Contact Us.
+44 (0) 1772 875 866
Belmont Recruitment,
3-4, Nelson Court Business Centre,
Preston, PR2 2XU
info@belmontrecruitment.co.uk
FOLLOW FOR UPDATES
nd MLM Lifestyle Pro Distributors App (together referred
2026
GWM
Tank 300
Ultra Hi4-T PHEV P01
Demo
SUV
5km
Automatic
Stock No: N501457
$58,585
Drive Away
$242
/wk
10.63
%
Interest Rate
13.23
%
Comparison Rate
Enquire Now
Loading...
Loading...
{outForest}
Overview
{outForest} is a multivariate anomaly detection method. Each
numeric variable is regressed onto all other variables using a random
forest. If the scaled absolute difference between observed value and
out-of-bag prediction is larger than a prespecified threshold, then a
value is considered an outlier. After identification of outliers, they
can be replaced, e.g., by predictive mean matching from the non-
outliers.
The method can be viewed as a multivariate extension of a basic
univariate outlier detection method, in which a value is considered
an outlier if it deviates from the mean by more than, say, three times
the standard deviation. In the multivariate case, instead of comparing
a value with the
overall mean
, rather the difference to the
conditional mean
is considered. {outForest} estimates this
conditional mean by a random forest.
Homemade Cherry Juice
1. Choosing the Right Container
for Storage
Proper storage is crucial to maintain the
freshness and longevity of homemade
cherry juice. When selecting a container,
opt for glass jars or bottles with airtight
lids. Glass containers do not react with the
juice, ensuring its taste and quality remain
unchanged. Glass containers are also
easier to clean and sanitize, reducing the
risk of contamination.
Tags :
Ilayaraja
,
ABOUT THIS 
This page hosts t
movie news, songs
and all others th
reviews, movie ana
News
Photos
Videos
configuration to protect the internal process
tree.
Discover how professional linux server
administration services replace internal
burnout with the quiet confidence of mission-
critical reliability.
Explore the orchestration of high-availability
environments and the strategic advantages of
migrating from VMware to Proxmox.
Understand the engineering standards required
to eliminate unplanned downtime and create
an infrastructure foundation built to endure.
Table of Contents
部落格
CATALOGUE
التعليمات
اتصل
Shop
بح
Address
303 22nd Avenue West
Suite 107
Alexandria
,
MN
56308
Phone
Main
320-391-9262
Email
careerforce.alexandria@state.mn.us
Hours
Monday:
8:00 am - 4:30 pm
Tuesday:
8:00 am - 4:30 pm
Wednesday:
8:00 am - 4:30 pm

_ _ _ _ _ _ _

任务说明: 收集上述材料中包含字符串“considered”的每一行，并逐行列出。

本题答案:
value is considered an outlier. After identification of outliers, they
univariate outlier detection method, in which a value is considered
is considered. {outForest} estimates this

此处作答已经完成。